Dans le cadre de ses études autour du soixantième anniversaire de la fondation de la République populaire démocratique de Corée, l'AAFC souhaite mettre en lumière quelques figures moins connues de la révolution coréenne : parmi elles, Kim Won-bong, anarchiste coréen qui rejoignit la Corée du Nord.
Dès ses origines, l'anarchisme coréen a été étroitement lié à la lutte pour la libération de la Corée de l'occupation japonaise, comme l'a notamment montré la thèse de doctorat de Oh Jang-whan "L'histoire du mouvement anarchiste coréen des origines à 1931". Sin Chai-ho est l'auteur du manifeste révolutionnaire coréen, anti-impérialiste, où est exposé le principe de l'anarchisme national, après la formation de la Fédération anarchiste coréenne en Chine, en avril 1924.

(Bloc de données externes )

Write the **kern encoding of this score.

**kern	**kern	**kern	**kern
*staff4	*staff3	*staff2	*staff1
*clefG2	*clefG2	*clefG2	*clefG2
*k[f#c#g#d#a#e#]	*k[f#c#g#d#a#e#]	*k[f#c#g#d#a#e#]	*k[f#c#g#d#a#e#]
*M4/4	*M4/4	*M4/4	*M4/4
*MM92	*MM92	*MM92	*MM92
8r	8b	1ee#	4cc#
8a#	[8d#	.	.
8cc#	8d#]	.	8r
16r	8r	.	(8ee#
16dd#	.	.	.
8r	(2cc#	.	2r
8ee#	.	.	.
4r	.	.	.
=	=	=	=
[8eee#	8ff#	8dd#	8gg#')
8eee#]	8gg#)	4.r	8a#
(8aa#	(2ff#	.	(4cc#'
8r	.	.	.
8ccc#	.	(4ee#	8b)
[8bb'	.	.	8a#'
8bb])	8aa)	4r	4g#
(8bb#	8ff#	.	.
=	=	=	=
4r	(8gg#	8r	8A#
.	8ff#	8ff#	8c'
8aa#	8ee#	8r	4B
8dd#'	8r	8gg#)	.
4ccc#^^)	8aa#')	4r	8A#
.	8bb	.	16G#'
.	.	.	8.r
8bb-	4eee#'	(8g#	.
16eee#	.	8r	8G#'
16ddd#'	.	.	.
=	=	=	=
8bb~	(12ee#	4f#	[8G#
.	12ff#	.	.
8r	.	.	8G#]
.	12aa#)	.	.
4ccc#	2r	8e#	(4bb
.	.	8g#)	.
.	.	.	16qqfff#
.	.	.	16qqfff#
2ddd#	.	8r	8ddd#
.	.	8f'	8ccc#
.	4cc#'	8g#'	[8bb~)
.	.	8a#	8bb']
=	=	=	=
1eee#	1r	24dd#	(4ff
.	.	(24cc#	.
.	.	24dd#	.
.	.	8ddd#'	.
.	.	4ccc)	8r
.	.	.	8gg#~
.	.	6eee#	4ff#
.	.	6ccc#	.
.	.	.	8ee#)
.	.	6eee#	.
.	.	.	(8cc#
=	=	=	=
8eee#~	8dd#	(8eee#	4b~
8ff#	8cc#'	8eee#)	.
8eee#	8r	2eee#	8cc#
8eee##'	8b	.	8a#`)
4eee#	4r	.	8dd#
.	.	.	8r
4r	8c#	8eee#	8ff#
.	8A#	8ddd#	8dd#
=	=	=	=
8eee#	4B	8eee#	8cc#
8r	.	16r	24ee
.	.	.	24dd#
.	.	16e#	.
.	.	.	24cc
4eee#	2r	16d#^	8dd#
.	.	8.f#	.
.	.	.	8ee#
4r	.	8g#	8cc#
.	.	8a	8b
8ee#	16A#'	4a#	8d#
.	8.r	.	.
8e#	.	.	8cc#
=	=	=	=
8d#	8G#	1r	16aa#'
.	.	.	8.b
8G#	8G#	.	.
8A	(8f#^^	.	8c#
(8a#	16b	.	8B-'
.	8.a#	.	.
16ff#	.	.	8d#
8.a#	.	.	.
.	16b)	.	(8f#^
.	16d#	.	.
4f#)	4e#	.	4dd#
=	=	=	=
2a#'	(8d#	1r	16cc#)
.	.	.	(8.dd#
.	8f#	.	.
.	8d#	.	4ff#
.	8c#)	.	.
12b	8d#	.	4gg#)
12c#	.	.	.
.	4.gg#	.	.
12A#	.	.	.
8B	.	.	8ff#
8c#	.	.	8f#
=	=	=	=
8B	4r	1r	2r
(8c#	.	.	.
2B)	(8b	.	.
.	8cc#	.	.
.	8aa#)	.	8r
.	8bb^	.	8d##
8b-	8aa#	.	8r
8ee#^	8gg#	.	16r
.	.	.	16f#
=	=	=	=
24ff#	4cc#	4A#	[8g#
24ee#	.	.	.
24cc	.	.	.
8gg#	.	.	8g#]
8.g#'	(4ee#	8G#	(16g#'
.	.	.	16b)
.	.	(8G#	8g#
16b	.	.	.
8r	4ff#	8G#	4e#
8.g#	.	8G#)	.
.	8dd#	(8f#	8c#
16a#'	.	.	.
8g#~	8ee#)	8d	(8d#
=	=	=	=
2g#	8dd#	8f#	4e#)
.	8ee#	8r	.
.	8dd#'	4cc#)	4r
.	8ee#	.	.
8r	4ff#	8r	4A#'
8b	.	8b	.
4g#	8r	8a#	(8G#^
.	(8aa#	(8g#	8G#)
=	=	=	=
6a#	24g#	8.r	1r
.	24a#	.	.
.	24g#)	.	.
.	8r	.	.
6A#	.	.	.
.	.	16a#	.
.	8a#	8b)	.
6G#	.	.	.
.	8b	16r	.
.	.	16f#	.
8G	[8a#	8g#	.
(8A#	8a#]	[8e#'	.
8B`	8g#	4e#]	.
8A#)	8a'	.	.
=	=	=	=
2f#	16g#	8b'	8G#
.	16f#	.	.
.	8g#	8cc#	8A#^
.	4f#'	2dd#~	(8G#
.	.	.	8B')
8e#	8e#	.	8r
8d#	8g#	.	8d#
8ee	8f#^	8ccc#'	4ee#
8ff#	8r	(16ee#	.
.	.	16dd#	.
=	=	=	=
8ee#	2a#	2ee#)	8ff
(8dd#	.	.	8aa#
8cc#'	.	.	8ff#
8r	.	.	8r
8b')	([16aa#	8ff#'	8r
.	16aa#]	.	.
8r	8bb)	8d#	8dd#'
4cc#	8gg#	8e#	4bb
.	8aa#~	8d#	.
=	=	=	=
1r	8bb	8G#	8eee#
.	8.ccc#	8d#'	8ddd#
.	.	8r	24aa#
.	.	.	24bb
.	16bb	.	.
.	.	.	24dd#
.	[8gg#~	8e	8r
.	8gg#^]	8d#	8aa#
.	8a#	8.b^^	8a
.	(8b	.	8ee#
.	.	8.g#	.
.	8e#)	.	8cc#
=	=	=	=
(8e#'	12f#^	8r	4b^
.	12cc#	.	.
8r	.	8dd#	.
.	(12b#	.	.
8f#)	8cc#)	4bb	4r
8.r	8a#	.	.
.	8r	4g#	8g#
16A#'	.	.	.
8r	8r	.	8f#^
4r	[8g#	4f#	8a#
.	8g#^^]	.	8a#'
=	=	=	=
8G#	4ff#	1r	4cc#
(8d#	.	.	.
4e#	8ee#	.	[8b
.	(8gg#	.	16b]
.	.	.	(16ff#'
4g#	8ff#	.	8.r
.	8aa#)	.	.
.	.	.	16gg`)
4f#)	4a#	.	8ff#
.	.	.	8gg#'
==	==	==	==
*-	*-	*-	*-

Un des anarchistes coréens les plus connus est Kim Won-bong, né en 1898 à Milyang (au sud-est de la Corée), membre d'un groupe terroriste, la Euiyul Dan (Société des Braves), fondée en mai 1919 en Mandchourie et qui évolua du nationalisme à l'anarchisme. Sous le nom de combattant de Kim Yak-san, il tenta notamment d'assassiner le vicomte Saito Makoto, gouverneur général de la Corée, le 12 septembre 1921.
La Société des Braves, présente en Corée, au Japon et en Chine, accomplit plus de trois cents actions contre les Japonais entre 1919 et 1924, dont une tentative d'assassinat de l'empereur du Japon le 4 janvier 1924. Plus de 300 de ses membres furent arrêtés et exécutés.
S'étant toujours dissocié de la résistance communiste, Kim Won-bong devint ministre de la défense du gouvernement de la République populaire de Corée, présidé par Syngman Rhee, formé le 14 septembre 1945. Il se retrouva toutefois bientôt dans la même situation que de nombreux patriotes coréens à la Libération : après être retourné en héros en Corée du Sud aux côtés de Kim Ku, Kim Won-bong fut menacé par les anciens collaborateurs des Japonais, réintégrés au plus haut niveau de l'Etat par Syngman Rhee. En particulier, Roh Duk-sul, bourreau notoire de la police coloniale japonaise intégré dans la nouvelle police sud-coréenne, avait juré de retrouver et de faire condamner à mort Kim Won-bong au nom de la répression anticommuniste. Traqué, Kim Won-bong choisit de passer au Nord en 1948, où il occupera plusieurs postes de responsabilités jusqu'à sa mort en 1958.
Le destin des anarchistes coréens, comme Kim Won-bong, n'est pas sans rappeler celui des anarchistes russes : ayant dû choisir leur camp durant la guerre civile, de nombreux anarchistes russes rejoignirent alors les Bolchéviques.